Ferris was elevated to become chief operating officer of the company after the Worldpay deal. But management struggled to integrate the two businesses and achieve the synergies it had promised. In 2022, after facing pressure from activist shareholders D.E. Shaw & Co. and Jana Partners, FIS promoted her to become chief executive officer.
“When she came in, I think she found a company that had its problems,” FIS Chief Financial Officer James Kehoe told investors at a conference last year. “It had spread its talent and its capital far too thinly across the company. It was incapable of managing the combination of Worldpay plus traditional FIS, and it stretched the management team too much.”
Untangling the Worldpay integration was one of Ferris’ first major tasks when she became CEO. Once in the seat, she led a strategic overhaul — focusing the company on its core offerings, cutting jobs and promising new cost savings.
Within months, she revealed that FIS would book a $17.6 billion writedown on Worldpay and announced plans to exit the business. The company ultimately sold a majority stake in the division to private equity firm GTCR LLC in a deal that valued Worldpay at $18.5 billion at the time.
“That was a very hard decision for me personally because I had brought it in,” Ferris said. “But I stand behind those decisions because they were right for shareholders, colleagues and clients and feel really good about where everything’s landed.”
Three-Way Tieup
All along, Ferris has been looking for ways to offload the rest of the Worldpay business entirely. That’s where Global Payments came in.

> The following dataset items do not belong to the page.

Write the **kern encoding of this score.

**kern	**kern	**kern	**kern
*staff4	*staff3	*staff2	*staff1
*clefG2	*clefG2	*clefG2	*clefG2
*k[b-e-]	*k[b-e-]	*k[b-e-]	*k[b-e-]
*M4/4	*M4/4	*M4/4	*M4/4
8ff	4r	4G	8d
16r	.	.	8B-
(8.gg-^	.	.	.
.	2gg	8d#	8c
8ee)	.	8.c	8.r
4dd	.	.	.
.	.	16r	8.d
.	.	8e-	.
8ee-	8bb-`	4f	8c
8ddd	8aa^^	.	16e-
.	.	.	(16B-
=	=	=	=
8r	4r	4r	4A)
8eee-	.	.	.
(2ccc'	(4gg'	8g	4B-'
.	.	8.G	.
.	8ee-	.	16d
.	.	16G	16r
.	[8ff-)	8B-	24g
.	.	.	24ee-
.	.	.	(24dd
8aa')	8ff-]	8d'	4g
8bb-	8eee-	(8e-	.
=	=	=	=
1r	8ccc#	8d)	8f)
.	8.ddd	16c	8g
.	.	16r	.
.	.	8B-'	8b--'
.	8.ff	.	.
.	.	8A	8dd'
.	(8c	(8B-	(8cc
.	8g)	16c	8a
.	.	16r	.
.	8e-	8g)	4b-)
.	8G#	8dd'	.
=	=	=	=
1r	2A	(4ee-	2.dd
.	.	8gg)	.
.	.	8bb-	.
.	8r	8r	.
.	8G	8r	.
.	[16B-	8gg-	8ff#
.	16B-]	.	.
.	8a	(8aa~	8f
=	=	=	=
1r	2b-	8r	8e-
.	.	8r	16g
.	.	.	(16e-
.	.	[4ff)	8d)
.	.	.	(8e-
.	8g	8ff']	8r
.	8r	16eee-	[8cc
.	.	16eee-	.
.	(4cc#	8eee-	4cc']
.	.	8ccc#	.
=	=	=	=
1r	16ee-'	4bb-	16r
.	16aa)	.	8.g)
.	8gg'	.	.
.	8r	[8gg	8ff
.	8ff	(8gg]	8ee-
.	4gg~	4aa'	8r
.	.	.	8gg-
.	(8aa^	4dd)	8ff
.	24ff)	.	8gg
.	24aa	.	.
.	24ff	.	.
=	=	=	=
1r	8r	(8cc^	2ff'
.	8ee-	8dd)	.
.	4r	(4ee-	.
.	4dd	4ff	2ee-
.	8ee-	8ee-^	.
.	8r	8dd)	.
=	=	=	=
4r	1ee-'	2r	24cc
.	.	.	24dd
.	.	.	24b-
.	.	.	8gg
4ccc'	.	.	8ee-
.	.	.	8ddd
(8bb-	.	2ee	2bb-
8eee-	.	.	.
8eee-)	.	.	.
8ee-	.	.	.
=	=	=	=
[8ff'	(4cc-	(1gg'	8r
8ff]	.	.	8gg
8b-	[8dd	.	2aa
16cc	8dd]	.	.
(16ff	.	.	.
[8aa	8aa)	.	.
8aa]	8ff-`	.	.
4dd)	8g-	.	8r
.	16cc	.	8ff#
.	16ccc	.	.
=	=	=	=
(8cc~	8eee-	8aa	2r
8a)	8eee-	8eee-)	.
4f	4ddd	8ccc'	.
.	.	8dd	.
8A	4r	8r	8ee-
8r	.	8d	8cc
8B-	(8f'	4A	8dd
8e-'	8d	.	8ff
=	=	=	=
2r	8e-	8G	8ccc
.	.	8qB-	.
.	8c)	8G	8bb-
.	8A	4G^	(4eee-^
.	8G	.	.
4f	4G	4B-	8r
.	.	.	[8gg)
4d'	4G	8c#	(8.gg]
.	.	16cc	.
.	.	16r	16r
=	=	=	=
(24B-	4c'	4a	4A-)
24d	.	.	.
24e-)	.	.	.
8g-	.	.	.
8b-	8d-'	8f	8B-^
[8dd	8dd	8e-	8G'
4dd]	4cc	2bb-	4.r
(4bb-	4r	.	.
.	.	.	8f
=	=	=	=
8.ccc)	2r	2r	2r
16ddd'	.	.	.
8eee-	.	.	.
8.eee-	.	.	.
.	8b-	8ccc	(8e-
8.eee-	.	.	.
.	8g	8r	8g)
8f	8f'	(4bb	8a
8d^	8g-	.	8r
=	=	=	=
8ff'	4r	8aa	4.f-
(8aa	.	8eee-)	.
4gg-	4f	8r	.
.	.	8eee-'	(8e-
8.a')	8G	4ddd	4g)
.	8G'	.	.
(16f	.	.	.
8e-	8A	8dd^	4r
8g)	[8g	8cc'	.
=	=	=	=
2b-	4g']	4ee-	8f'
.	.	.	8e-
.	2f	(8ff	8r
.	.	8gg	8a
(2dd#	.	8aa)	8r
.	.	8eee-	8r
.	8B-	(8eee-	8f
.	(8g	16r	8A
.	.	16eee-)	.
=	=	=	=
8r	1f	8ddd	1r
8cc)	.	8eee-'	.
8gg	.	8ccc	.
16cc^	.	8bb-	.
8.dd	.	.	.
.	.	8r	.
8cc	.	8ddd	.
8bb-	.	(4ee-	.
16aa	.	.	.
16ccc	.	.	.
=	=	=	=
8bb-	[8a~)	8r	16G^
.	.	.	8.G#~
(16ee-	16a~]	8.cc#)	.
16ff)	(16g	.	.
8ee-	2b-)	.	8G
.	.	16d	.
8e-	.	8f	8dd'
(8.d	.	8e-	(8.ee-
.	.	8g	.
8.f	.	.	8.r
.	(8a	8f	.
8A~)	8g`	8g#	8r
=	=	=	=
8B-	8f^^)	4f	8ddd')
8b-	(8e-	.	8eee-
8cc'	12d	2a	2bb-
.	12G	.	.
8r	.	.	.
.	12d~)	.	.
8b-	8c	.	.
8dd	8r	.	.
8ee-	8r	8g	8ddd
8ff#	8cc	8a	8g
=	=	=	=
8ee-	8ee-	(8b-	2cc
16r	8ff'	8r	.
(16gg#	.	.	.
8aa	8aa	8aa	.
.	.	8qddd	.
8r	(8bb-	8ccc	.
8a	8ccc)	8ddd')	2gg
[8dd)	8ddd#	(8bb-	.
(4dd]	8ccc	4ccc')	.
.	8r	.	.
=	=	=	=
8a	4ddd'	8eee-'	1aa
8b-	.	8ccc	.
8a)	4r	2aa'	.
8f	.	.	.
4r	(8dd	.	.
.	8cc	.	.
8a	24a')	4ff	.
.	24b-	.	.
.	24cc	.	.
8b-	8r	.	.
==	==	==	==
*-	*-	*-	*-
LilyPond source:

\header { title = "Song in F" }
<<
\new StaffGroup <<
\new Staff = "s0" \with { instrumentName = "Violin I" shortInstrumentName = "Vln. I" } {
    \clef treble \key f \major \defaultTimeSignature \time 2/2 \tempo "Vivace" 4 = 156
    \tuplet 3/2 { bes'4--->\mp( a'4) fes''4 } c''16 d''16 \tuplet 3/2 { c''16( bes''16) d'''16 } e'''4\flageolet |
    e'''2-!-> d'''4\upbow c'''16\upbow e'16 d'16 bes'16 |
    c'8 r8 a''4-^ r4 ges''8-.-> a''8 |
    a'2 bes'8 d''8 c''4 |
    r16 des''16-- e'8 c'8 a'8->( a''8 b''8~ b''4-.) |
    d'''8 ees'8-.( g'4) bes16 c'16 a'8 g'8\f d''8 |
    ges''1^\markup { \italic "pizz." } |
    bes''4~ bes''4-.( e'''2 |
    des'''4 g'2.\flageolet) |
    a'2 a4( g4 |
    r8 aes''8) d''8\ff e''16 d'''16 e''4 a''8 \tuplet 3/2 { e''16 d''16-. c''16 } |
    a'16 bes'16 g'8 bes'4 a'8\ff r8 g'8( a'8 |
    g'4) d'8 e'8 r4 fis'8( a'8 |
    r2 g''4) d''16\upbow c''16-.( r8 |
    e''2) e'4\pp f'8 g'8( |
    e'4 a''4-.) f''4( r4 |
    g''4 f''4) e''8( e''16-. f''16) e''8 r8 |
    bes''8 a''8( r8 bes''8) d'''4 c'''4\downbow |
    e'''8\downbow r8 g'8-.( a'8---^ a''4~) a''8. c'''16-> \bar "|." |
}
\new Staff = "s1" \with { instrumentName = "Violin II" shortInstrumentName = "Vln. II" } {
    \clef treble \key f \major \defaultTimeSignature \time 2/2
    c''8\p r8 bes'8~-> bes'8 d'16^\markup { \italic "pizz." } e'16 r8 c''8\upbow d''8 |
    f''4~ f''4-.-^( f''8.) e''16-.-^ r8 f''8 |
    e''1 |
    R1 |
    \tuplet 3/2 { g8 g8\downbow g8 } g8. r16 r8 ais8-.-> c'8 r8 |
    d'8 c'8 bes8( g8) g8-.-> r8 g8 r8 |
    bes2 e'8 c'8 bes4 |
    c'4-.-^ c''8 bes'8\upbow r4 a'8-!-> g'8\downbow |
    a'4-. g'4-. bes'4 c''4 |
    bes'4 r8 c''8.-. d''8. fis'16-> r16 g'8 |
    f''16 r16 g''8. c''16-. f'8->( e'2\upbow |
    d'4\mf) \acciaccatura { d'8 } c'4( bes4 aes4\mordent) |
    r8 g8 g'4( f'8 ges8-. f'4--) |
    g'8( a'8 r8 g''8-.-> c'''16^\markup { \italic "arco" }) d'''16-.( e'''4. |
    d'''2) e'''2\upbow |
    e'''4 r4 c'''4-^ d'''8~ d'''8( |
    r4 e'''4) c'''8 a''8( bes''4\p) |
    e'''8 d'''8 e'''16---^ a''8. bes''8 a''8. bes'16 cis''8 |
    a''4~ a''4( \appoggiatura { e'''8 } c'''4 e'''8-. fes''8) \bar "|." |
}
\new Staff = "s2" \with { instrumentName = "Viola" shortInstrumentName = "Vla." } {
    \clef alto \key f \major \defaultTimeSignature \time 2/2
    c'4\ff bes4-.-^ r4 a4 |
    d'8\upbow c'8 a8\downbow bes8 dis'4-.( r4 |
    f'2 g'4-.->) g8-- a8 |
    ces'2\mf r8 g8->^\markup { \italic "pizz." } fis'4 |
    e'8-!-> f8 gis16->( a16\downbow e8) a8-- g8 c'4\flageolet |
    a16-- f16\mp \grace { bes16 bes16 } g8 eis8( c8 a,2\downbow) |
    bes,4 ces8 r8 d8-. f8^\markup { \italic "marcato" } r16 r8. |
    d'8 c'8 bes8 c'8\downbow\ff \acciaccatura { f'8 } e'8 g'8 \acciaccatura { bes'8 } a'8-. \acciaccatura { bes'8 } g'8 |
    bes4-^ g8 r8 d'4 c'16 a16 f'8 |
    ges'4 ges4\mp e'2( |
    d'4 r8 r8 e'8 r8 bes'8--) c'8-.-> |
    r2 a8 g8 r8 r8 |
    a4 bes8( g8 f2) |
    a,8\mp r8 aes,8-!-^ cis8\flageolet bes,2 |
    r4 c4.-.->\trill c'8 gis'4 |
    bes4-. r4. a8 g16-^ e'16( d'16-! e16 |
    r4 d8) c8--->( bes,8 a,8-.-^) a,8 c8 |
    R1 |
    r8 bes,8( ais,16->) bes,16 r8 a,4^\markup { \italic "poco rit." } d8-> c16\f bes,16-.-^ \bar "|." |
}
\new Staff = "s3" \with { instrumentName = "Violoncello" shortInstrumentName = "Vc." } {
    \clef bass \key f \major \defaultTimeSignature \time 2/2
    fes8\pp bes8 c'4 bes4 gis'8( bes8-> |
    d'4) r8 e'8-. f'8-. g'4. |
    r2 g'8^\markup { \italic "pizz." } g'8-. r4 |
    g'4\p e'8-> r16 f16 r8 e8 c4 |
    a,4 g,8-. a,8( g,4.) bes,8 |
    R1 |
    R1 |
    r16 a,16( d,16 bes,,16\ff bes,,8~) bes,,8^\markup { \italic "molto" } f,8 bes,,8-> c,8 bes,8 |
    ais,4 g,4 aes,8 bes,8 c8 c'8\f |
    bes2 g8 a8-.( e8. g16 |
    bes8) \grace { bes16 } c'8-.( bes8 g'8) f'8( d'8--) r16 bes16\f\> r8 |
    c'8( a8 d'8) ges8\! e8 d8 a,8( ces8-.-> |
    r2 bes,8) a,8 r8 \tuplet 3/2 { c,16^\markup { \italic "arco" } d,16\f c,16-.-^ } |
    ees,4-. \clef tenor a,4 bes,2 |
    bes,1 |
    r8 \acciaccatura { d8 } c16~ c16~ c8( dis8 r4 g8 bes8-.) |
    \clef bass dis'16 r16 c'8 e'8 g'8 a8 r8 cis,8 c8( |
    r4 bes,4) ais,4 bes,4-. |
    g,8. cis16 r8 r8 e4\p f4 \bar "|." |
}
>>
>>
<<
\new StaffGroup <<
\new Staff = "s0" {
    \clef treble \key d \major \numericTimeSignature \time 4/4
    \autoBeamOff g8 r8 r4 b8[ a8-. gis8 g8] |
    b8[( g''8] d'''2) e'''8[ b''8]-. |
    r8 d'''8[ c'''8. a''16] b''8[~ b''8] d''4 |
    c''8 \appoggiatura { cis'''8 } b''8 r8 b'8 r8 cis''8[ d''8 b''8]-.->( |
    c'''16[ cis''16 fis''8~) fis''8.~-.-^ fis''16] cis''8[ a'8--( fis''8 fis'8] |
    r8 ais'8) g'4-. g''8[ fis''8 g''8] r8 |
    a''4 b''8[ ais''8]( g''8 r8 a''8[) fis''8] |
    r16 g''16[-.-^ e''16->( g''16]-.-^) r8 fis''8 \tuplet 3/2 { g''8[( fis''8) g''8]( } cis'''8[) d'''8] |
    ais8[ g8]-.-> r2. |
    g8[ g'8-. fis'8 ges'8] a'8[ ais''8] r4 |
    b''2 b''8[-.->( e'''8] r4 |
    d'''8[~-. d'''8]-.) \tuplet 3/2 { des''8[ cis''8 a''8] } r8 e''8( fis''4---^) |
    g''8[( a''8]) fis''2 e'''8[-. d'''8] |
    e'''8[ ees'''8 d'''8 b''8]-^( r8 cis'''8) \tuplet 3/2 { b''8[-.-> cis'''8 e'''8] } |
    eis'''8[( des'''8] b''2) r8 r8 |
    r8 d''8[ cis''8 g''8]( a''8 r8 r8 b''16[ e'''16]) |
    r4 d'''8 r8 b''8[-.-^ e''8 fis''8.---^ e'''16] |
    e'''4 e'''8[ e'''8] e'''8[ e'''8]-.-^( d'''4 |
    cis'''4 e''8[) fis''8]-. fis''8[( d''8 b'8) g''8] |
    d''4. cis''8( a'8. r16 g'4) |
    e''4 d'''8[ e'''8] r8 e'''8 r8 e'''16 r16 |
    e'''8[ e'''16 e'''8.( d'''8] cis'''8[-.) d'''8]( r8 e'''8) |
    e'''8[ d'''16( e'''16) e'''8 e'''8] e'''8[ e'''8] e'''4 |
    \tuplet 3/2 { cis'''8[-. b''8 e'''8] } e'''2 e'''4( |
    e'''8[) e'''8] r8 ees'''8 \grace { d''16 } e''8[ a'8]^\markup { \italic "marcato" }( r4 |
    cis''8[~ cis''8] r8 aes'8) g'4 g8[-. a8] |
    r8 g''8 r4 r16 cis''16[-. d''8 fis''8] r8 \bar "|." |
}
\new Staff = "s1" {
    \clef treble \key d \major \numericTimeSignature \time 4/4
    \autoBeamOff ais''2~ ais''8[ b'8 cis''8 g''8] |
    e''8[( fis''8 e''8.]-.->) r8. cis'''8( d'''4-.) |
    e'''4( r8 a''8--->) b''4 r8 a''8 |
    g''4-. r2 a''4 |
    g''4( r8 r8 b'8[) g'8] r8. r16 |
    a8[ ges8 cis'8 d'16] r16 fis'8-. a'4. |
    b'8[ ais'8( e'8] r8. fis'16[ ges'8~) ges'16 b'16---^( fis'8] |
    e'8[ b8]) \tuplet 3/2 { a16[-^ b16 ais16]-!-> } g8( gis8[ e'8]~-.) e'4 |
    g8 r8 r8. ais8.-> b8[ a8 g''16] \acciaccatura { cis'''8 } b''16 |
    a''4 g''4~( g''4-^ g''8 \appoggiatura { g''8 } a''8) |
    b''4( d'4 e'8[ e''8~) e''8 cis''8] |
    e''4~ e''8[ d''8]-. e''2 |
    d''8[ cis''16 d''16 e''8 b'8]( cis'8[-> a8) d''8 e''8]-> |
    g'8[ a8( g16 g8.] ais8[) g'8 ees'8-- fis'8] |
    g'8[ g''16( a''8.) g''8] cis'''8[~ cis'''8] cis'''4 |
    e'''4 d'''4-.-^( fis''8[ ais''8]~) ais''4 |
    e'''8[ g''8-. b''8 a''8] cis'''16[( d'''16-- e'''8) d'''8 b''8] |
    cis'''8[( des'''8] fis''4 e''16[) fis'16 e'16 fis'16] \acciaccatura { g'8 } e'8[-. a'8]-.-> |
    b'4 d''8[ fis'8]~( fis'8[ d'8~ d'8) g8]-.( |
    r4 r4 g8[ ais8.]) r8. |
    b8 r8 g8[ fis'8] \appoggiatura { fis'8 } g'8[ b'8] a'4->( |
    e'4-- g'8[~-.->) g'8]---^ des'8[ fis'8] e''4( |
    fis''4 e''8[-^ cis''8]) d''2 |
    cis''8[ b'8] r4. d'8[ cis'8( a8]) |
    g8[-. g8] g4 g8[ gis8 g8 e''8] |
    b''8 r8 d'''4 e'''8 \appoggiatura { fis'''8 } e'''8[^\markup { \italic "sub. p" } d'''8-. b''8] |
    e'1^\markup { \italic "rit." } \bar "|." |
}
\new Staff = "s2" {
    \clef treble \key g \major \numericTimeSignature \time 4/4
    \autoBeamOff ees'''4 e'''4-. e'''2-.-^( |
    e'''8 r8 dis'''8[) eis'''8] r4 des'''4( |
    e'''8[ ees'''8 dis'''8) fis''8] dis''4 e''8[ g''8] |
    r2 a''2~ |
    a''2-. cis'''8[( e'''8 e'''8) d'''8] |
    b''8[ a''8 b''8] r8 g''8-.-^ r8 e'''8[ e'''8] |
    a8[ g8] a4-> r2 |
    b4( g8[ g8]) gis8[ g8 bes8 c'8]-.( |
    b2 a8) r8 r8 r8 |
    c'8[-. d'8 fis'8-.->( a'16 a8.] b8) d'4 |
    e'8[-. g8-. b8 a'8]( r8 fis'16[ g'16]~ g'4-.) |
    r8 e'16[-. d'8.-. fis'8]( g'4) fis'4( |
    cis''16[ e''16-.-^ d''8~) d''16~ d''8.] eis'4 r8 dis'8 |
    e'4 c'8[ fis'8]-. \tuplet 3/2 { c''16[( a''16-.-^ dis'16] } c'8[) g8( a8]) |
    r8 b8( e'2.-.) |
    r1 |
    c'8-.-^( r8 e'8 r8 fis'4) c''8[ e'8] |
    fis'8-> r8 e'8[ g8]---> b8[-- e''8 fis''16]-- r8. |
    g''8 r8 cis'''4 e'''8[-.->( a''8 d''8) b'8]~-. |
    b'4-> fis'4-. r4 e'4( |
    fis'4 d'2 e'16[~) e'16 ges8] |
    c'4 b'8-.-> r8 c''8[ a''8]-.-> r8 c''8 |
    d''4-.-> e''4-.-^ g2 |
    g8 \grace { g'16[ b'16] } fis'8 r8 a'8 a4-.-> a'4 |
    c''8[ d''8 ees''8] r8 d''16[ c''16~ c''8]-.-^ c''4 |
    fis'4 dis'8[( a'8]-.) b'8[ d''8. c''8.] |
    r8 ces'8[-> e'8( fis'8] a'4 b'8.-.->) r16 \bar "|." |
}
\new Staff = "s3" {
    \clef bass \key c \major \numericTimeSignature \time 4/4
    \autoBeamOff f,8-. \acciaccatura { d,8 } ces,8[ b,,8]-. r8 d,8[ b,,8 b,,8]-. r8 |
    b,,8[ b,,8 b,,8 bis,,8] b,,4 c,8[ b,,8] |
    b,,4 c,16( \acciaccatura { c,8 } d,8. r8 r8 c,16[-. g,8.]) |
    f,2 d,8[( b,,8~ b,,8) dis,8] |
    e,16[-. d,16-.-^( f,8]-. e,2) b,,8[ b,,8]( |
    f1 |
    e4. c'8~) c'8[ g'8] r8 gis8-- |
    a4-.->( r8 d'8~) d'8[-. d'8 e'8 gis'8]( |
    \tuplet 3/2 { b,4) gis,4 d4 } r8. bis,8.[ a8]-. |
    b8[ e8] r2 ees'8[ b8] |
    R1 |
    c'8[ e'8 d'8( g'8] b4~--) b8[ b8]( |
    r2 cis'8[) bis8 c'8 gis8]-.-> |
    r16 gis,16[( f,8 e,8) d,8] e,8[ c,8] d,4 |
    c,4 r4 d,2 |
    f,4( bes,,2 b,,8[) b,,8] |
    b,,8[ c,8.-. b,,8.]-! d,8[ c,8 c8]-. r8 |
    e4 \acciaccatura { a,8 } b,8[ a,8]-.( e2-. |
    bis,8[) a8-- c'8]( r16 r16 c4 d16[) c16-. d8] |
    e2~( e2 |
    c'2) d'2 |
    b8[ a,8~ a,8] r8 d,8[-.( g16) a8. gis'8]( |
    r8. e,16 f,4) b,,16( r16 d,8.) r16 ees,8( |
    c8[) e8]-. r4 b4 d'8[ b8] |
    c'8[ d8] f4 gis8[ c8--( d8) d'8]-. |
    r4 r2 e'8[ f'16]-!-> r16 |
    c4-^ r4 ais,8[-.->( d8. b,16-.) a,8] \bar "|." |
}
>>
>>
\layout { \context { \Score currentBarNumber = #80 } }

In Ferris’ mind, one easy way forward for both companies was to swap assets: Global Payments could take Worldpay and become a behemoth in the so-called business of merchant acquiring, giving it more scale and heft to compete against players like Adyen NV, Stripe Inc. and PayPal Holdings Inc.
In exchange, FIS would get the issuer-solutions business and return to its roots as a major technology provider to the largest banks and capital markets players in the world.
That’s ultimately what the two companies - along with GTCR — announced on April 17: Global Payments acquired the 45% stake in Worldpay that FIS still owned as well as the 55% stake held by GTCR as part of two deals that valued Worldpay at $24.3 billion. Global Payments, meanwhile, agreed to offload the issuer-solutions business to FIS in a $13.5 billion deal.
What Bloomberg Intelligence says:
Fidelity National Information Services’ (FIS) sale of Worldpay to Global Payments — while buying its issuer business — unlocks about $2.7 billion of value and strengthens FIS’ position as a top-three banking-tech provider.
— Diksha Gera, senior industry analyst
So far, stockholders seem to like the idea: Shares of FIS have risen about 6% since the announcement, giving the Jacksonville, Florida-based company a $41 billion valuation.
“Credit issuer-processing is very highly recurring, the clients hardly ever churn,” said David Koning, a senior research analyst at Robert W. Baird & Co. “Whereas merchant acquiring clients churn at a rate around mid-teens per year.”